Benvenuto Revelli, nickname Nuto (born in Cuneo, 21 July 1919 – died in Cuneo, 5 February 2004), was an officer in the Italian army, later turned partisan, and a writer. In 2006 his family and some friends started a foundation with his name, aimed at preserving history of both the partisan movement and of the rural life in the higher Italian Alps.
One of their projects was the restoration of the Alpine huts where the partisans of Cuneo had a base and a political training center.
The place is called Paraloup and can be visited all year round, access permitted.
At an altitude of 1360 meters, in the province of Cuneo, there is a place that is both a history of rebellion and sustained economy. It is a place capable of mending ties, of saving voices and ruins. A place where it is possible to listen to speeches on the resistance and on the alpine architecture that resonate in the stone and wood of a hut sheltered from the wolves. This place is called Borgata Paraloup, in the municipality of Rittana, in the Stura Valley.
Alessandro Coltré, an Italian journalist, describes Paraloup as follows:
"Paraloup (in Occitan dialect "shelter from the wolves") is the highest settlement of Rittana and in its many lives this village has long had the function of "Maggengo", that is, of refuge during the months of summer pasture, from May to September. For centuries, the Paraloup huts have shared their existence with snow, hay, cows and generations of farmer families. An environment that has always been harsh and difficult, which during the Second World War would become the political formation center of the partisan gangs of the Cuneo area."
"Between September 1943 and spring of 1944 these mountains hosted the first headquarters of ‘Giustizia e Libertà’ (Justice and Freedom), one of the many communist partisan organizations in Italy, and among others that were based here were Duccio Galimberti, Giorgio Bocca and Nuto Revelli. More than two hundred young people passed through Paraloup, in that dozen stone huts. Students, farmers, mountaineers, craftsmen and breeders destined to combat Nazi fascism and to build a changed, democratic, free country. "
So, in less poetic words, Paraloup was a communist hide-out during part of World War 2, that has been re-discovered by a foundation that honours one of the former communist heroes, Benvenuto Revelli.
Today it has been restored and made into a somewhat idealistic place to honor both the partisans of the old Italy and the farm life of those days. It is now a tourist attraction and consists of a group of restored mountain huts that were used as temporary shelter for the farmers when the cows are up in the mountains in summer.
Italian WW2 history is complicated, what with part of the war and part of the population being supportive of the Germans, who were partners first and occupiers later in the war, after the Italians secretly closed a deal with the allied forces.

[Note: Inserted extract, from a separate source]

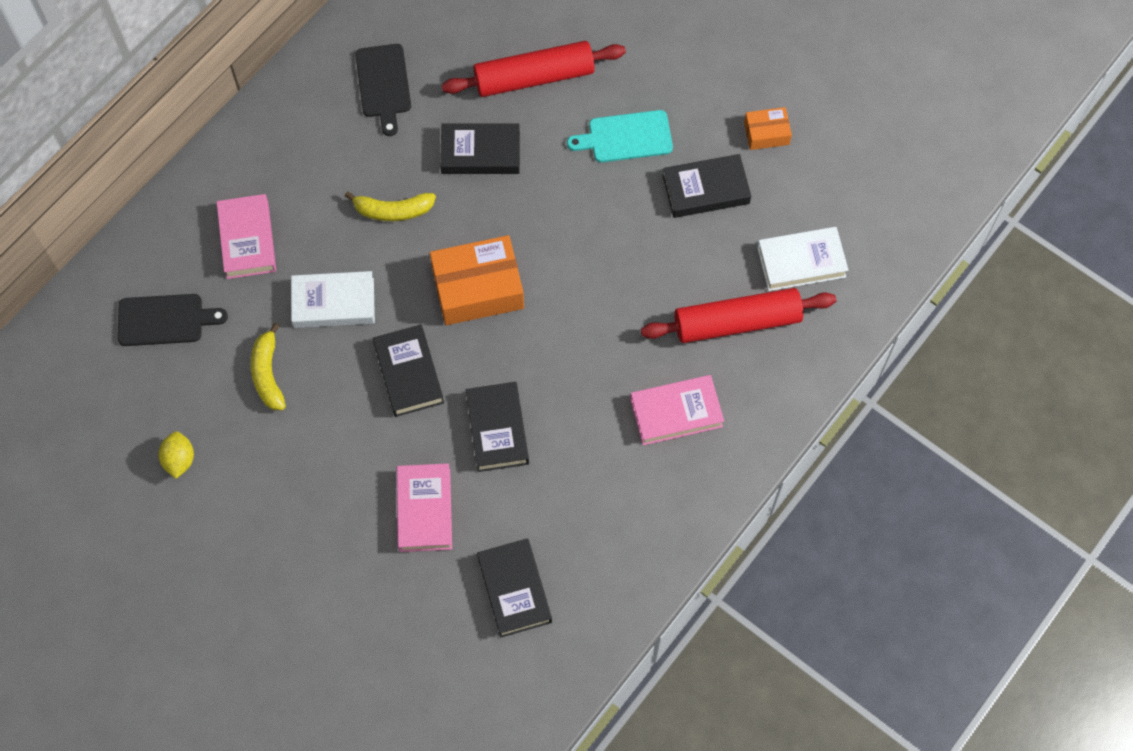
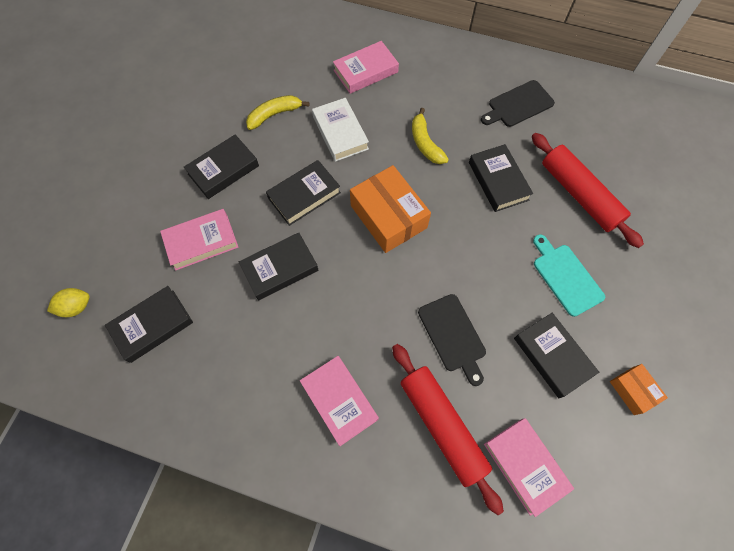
camera: 70 degrees right, 0 degrees up
black cutting board [118,294,228,346] -> black cutting board moved to [418,294,486,386]
yellow lemon [158,431,194,479] -> yellow lemon moved to [47,288,90,317]
white book [757,227,849,291] -> pink book [484,418,574,517]
none -> black book [184,135,259,199]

One also has to bear in mind that the partisans or freedom fighters of Italy were a little like those of Tito in what would become Jugoslavia, an idealistic bunch of communist oriented people, that felt oppressed by Mussolini who basically founded fascism to battle the communists in Italy. It is with these things in mind that one must visit Paraloup, and indeed, since Italy is still pretty much divided between left and right, many Italians will not visit it for exactly these reasons.